◆ Problem statement
Copy every line of the records below verbatim, leaving out the pictures.

====

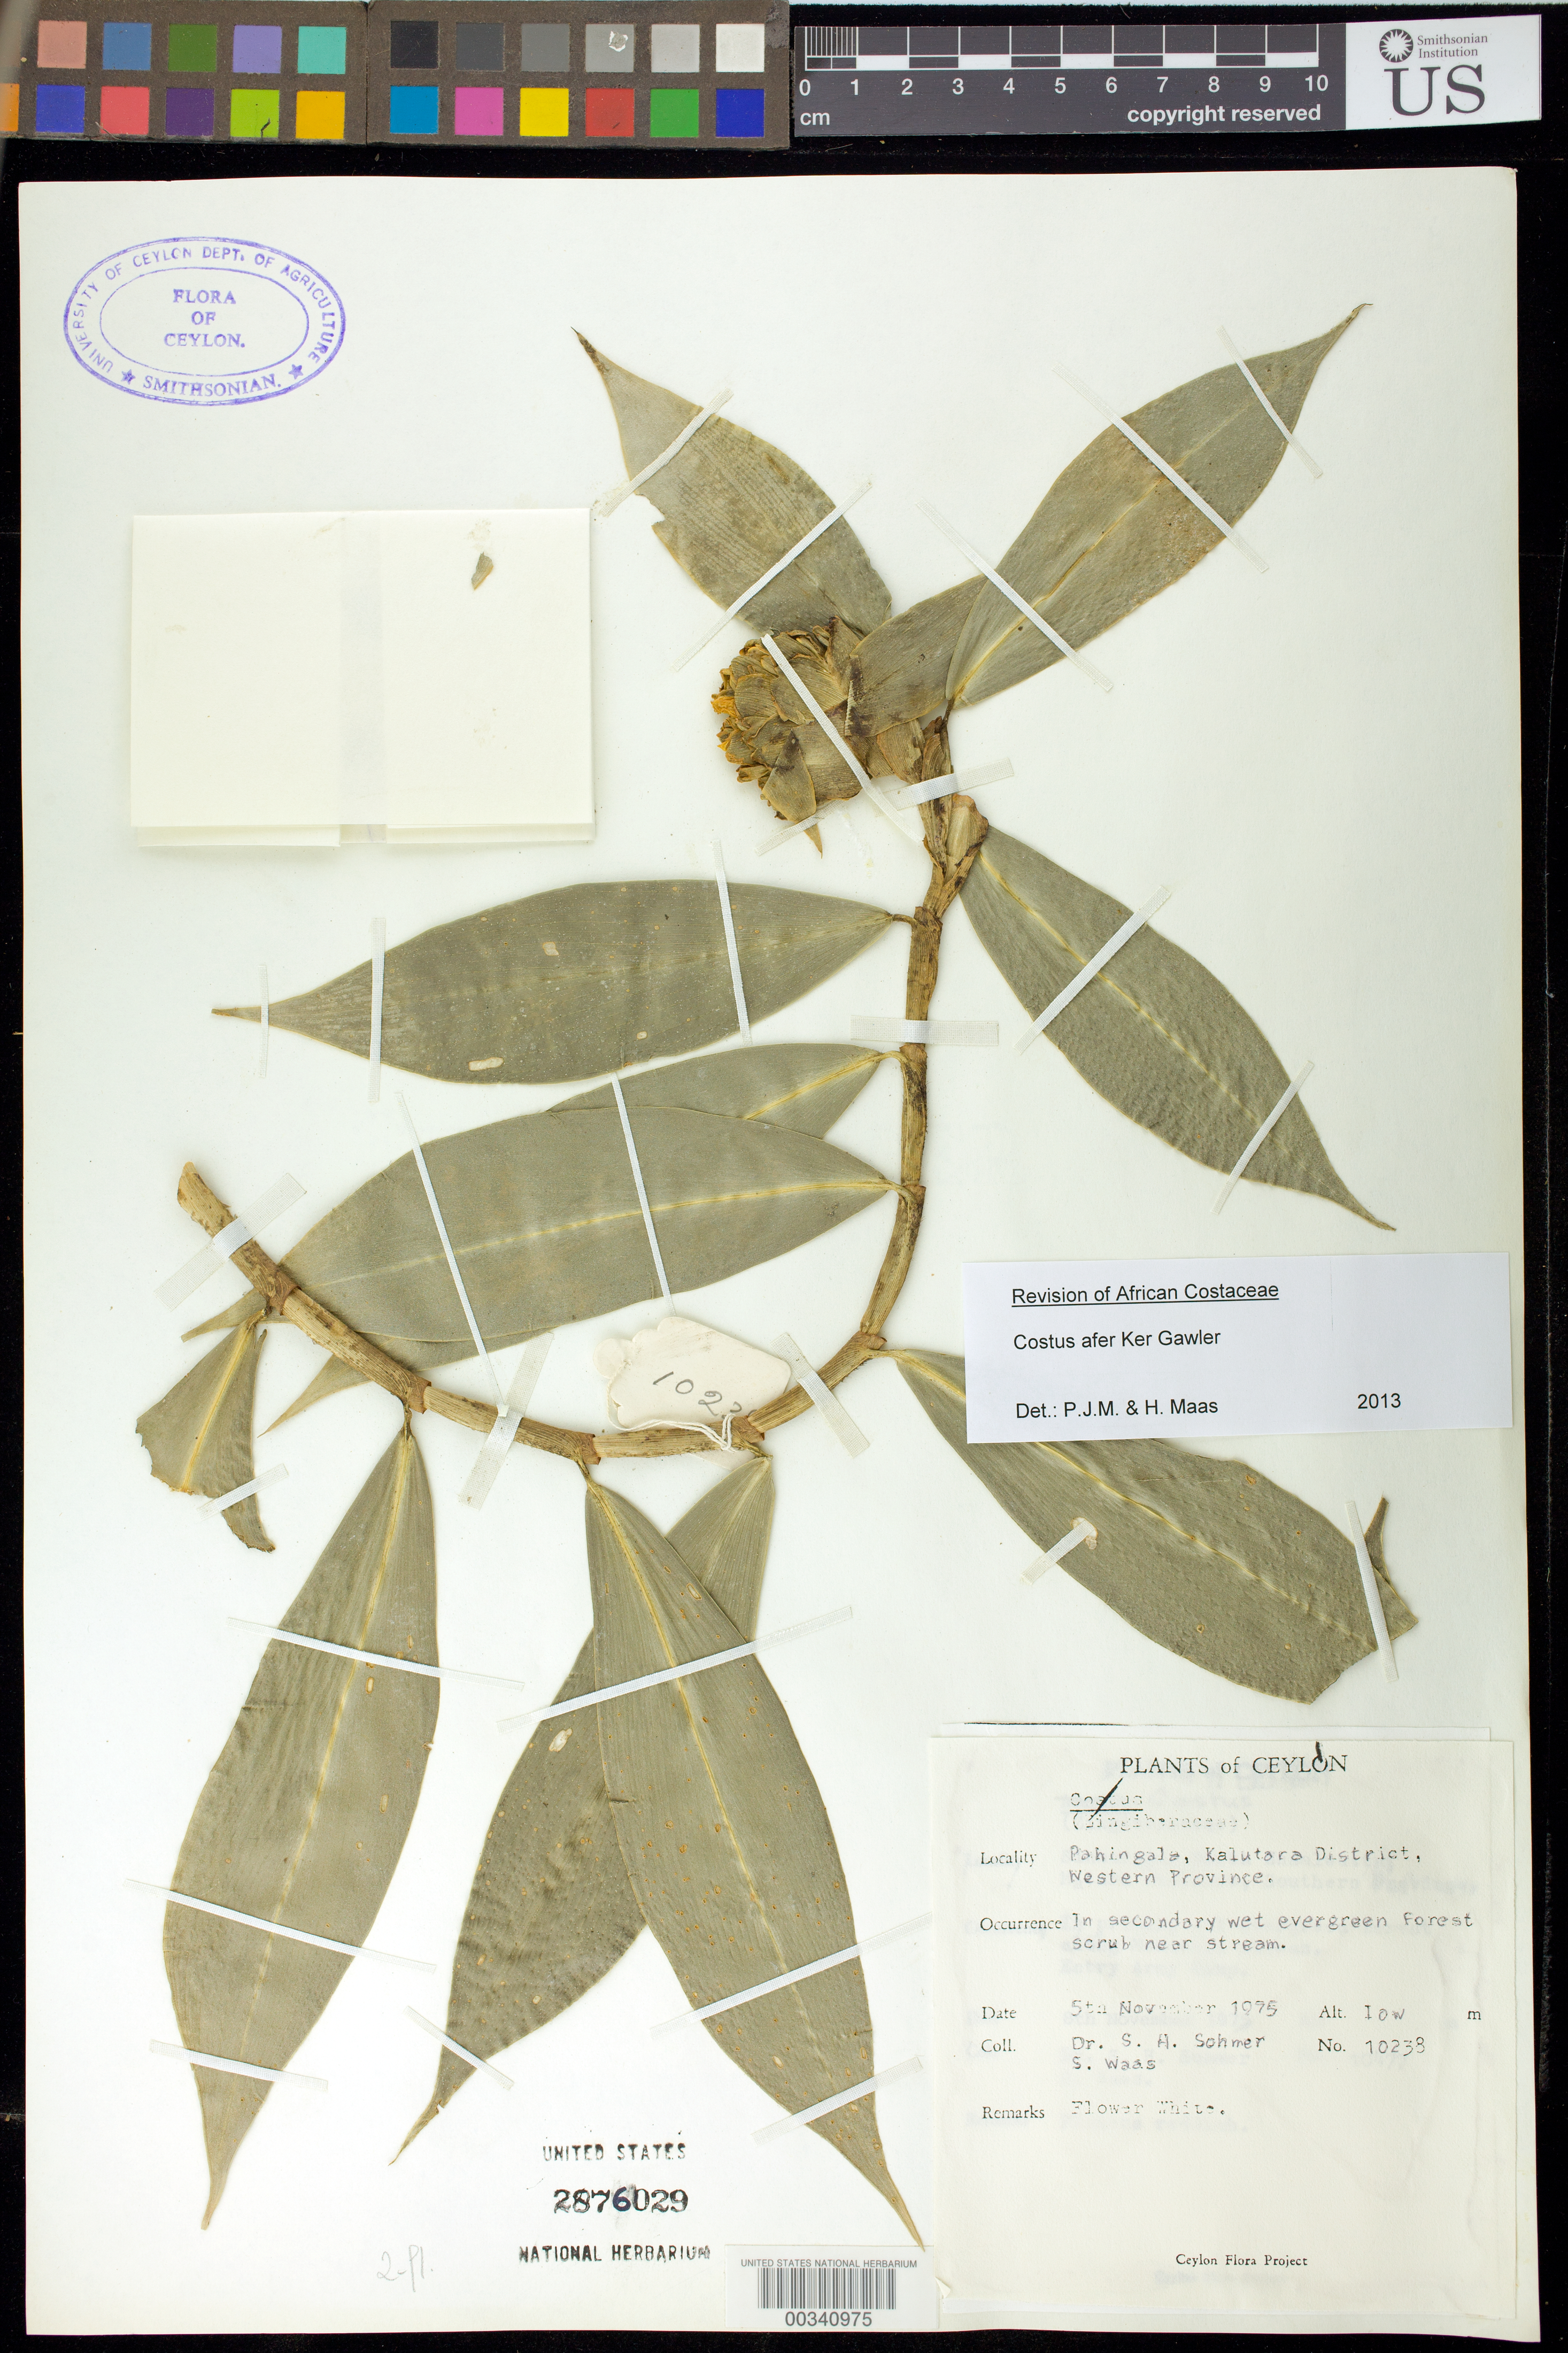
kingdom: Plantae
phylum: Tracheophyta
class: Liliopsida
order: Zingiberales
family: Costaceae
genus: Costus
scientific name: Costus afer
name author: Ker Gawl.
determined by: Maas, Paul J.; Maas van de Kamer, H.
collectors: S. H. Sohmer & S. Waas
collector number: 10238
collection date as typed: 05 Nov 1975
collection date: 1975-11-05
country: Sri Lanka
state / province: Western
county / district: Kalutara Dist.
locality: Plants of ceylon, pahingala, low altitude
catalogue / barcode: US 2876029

====

◆ Solution to this problem
kingdom: Plantae
phylum: Tracheophyta
class: Liliopsida
order: Zingiberales
family: Costaceae
genus: Costus
scientific name: Costus afer
name author: Ker Gawl.
determined by: Maas, Paul J.; Maas van de Kamer, H.
collectors: S. H. Sohmer & S. Waas
collector number: 10238
collection date as typed: 05 Nov 1975
collection date: 1975-11-05
country: Sri Lanka
state / province: Western
county / district: Kalutara Dist.
locality: Plants of ceylon, pahingala, low altitude
catalogue / barcode: US 2876029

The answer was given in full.